TRECHO DO TEXTO:
..............................
Será que, nos termos de João Santana, vem aí uma “antropofagia de anões” entre os socialistas?
Comecemos pela profecia. Em “Época” na semana passada, o marqueteiro João Santana (ele diz que adora essa palavra, marqueteiro) lançou um vaticínio: “Dilma vai ganhar no primeiro turno em 2014, porque ocorrerá uma antropofagia de anões. Eles vão se comer, lá embaixo, e ela, sobranceira, vai planar no Olimpo”. A frase cabalística abre o notável perfil de dez páginas que o repórter especial Luiz Maklouf Carvalho escreveu sobre esse novo gênio do marketing político no Brasil, responsável pela eleição de muita gente que está aí mandando – a presidente Dilma Rousseff, inclusive. Ah, sim: os “anões” são Eduardo Campos, Marina Silva, Aécio Neves e, pelo sim, pelo não, José Serra inclusive.
Agora, os fatos. Dias depois de se filiar ao PSB, Marina Silva começou a dar declarações ambíguas que confirmam (e muito rapidamente) as projeções de Santana. Recapitulemos. O PSB tinha como candidatíssimo único à Presidência da República o governador de Pernambuco, Eduardo Campos. Ao pedir registro no partido de Campos, Marina parecia investir num gesto de humildade: abriria mão de sua própria candidatura e até aceitaria figurar como vice de Campos na chapa do ano que vem. Agora, diz que tanto ela como Campos são possibilidades abertas.
Conclusão: está posto o impasse onde não havia impasse algum.Vem aí uma disputa interna no PSB – ou, nos termos de Santana, vem aí uma “antropofagia de anões” entre os socialistas.
Prosseguindo com os “anões”, também o modo como Serra permaneceu no PSDB carrega o horizonte de mais ambiguidades. Ele apoiará mesmo Aécio Neves? Ou ainda pelejará para encabeçar a chapa tucana?
Longe das “antropofagias”, Dilma vai recuperando os bons índices de popularidade que perdera com as manifestações de junho – como, aliás, o próprio João Santana previra. Eles se sentem à vontade com seus diagnósticos de futurólogo. No perfil publicado por “Época”, Santana aparece como alguém dado a espiritualidades e fala como adivinho, senhor das premonições. Ao mesmo tempo, ninguém mais pragmático que ele. Santana funciona, ganha eleições e instala seus clientes no “Olimpo”.
..............................
Conteúdo transcrito das páginas:
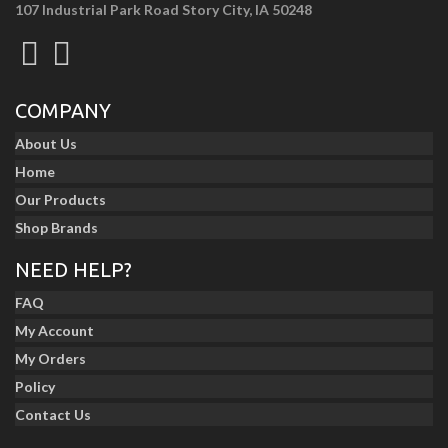
107 Industrial Park Road Story City, IA 50248
COMPANY
About Us
Home
Our Products
Shop Brands
NEED HELP?
FAQ
My Account
My Orders
Policy
Contact Us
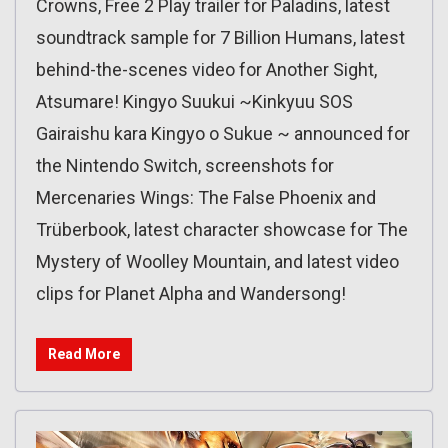
Crowns, Free 2 Play trailer for Paladins, latest
soundtrack sample for 7 Billion Humans, latest
behind-the-scenes video for Another Sight,
Atsumare! Kingyo Suukui ~Kinkyuu SOS
Gairaishu kara Kingyo o Sukue ~ announced for
the Nintendo Switch, screenshots for
Mercenaries Wings: The False Phoenix and
Trüberbook, latest character showcase for The
Mystery of Woolley Mountain, and latest video
clips for Planet Alpha and Wandersong!
Read More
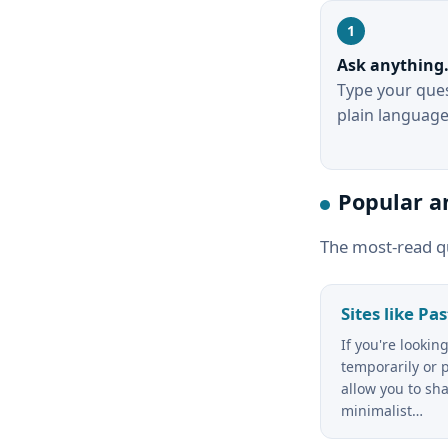
Ask anything
Type your ques
plain language
Popular a
The most-read q
Sites like Pa
If you're lookin
temporarily or p
allow you to sha
minimalist…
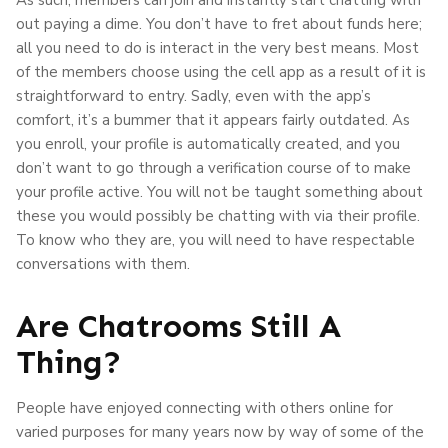
out paying a dime. You don’t have to fret about funds here;
all you need to do is interact in the very best means. Most
of the members choose using the cell app as a result of it is
straightforward to entry. Sadly, even with the app’s
comfort, it’s a bummer that it appears fairly outdated. As
you enroll, your profile is automatically created, and you
don’t want to go through a verification course of to make
your profile active. You will not be taught something about
these you would possibly be chatting with via their profile.
To know who they are, you will need to have respectable
conversations with them.
Are Chatrooms Still A
Thing?
People have enjoyed connecting with others online for
varied purposes for many years now by way of some of the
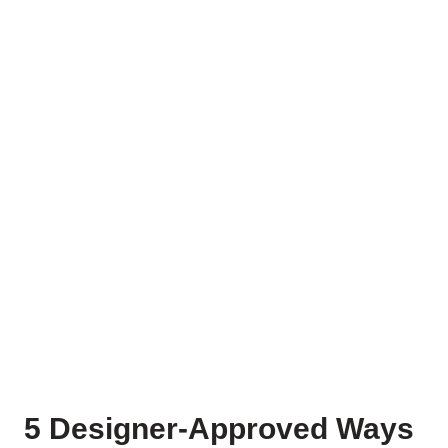
5 Designer-Approved Ways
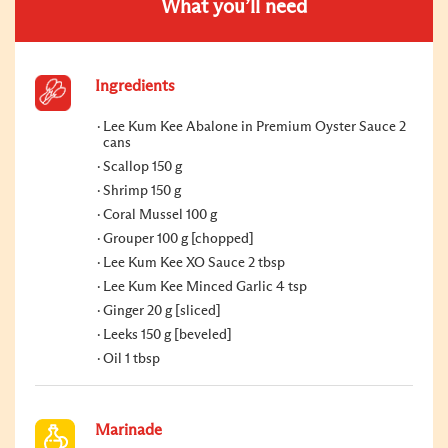
What you’ll need
Ingredients
Lee Kum Kee Abalone in Premium Oyster Sauce 2
cans
Scallop 150 g
Shrimp 150 g
Coral Mussel 100 g
Grouper 100 g [chopped]
Lee Kum Kee XO Sauce 2 tbsp
Lee Kum Kee Minced Garlic 4 tsp
Ginger 20 g [sliced]
Leeks 150 g [beveled]
Oil 1 tbsp
Marinade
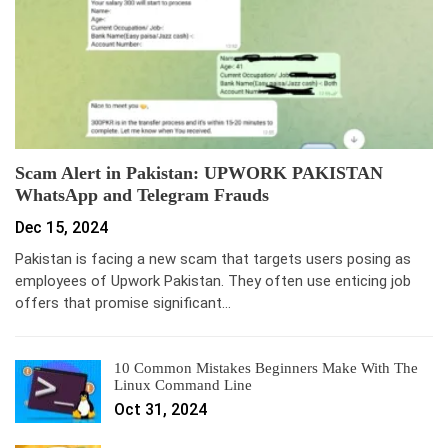
Scam Alert in Pakistan: UPWORK PAKISTAN
WhatsApp and Telegram Frauds
Dec 15, 2024
Pakistan is facing a new scam that targets users posing as
employees of Upwork Pakistan. They often use enticing job
offers that promise significant…
10 Common Mistakes Beginners Make With The
Linux Command Line
Oct 31, 2024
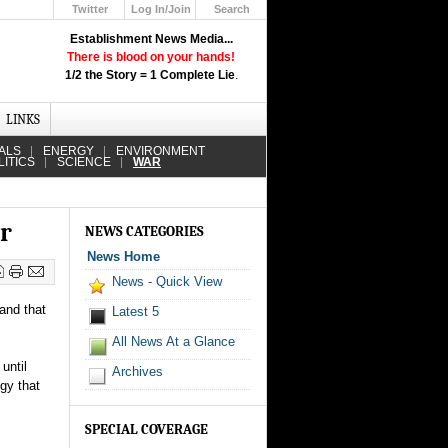
Twitter
Log In/Join
Search
Up
Establishment News Media...
Learn How the Broadcast News
There is blood on your hands!
Media Deceive You!
1/2 the Story = 1 Complete Lie
.
Click Here!
LINKS
ALS
ENERGY
ENVIRONMENT
LITICS
SCIENCE
WAR
ar
NEWS CATEGORIES
News Home
News - Quick View
 and that
Latest 5
All News At a Glance
until
Archives
gy that
SPECIAL COVERAGE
..............................
INSTRUÇÕES DE TRABALHO:
1 – Por favor, converta em tabela Markdown as linhas da listagem, começando na primeira e indo até a linha que contém "minimalist…", ambas incluídas, com as colunas "Número" (o número da linha) e "Linha" (o conteúdo dela). Deixe de fora as imagens e as linhas em branco.
2 – Dê prosseguimento ao texto sobre João Santana a partir da última frase apresentada.
O texto sobre João Santana e a listagem são independentes entre si.

RESPOSTAS ESPERADAS:
1 –
| Número | Linha |
|---|---|
| 1 | 107 Industrial Park Road Story City, IA 50248 |
| 2 | COMPANY |
| 3 | About Us |
| 4 | Home |
| 5 | Our Products |
| 6 | Shop Brands |
| 7 | NEED HELP? |
| 8 | FAQ |
| 9 | My Account |
| 10 | My Orders |
| 11 | Policy |
| 12 | Contact Us |
| 13 | Crowns, Free 2 Play trailer for Paladins, latest |
| 14 | soundtrack sample for 7 Billion Humans, latest |
| 15 | behind-the-scenes video for Another Sight, |
| 16 | Atsumare! Kingyo Suukui ~Kinkyuu SOS |
| 17 | Gairaishu kara Kingyo o Sukue ~ announced for |
| 18 | the Nintendo Switch, screenshots for |
| 19 | Mercenaries Wings: The False Phoenix and |
| 20 | Trüberbook, latest character showcase for The |
| 21 | Mystery of Woolley Mountain, and latest video |
| 22 | clips for Planet Alpha and Wandersong! |
| 23 | Read More |
| 24 | Ask anything |
| 25 | Type your ques |
| 26 | plain language |
| 27 | Popular a |
| 28 | The most-read q |
| 29 | Sites like Pa |
| 30 | If you're lookin |
| 31 | temporarily or p |
| 32 | allow you to sha |
| 33 | minimalist… |

2 –
O termo Olimpo, morada oficial dos deuses gregos, pode soar meio brega, mas vem a calhar. A relação entre a política e os poderes mágicos existe desde sempre e foi particularmente intensa na Grécia clássica. Tirésias, personagem mitológico da cidade de Tebas, era o adivinho preferido dos reis. Na hora do aperto, ou os poderosos acorriam ao oráculo, ou, se fossem de Tebas, mandavam chamar o velho Tirésias. Mais ou menos como Dilma vem fazendo com Santana, cuja influência sobre o gabinete presidencial é sabidamente maior que a da imensa maioria dos ministros de Estado.
Ele fala como quem tem parte com o Olimpo. Seu saber, contudo, nada tem de mitologia grega. É o saber de um marqueteiro. Principia pela arte da criatividade publicitária (o engenho agressivo de vender mercadorias), passa pela ciência das pesquisas de opinião e de consumo (pelas quais se adivinha o que o eleitor gostaria de “consumir” no “mercado” da política eleitoral) e culmina com a, digamos,“inteligência estratégica”, na gestão da imagem dos políticos dentro desse tabuleiro sempre instável da sociedade do espetáculo.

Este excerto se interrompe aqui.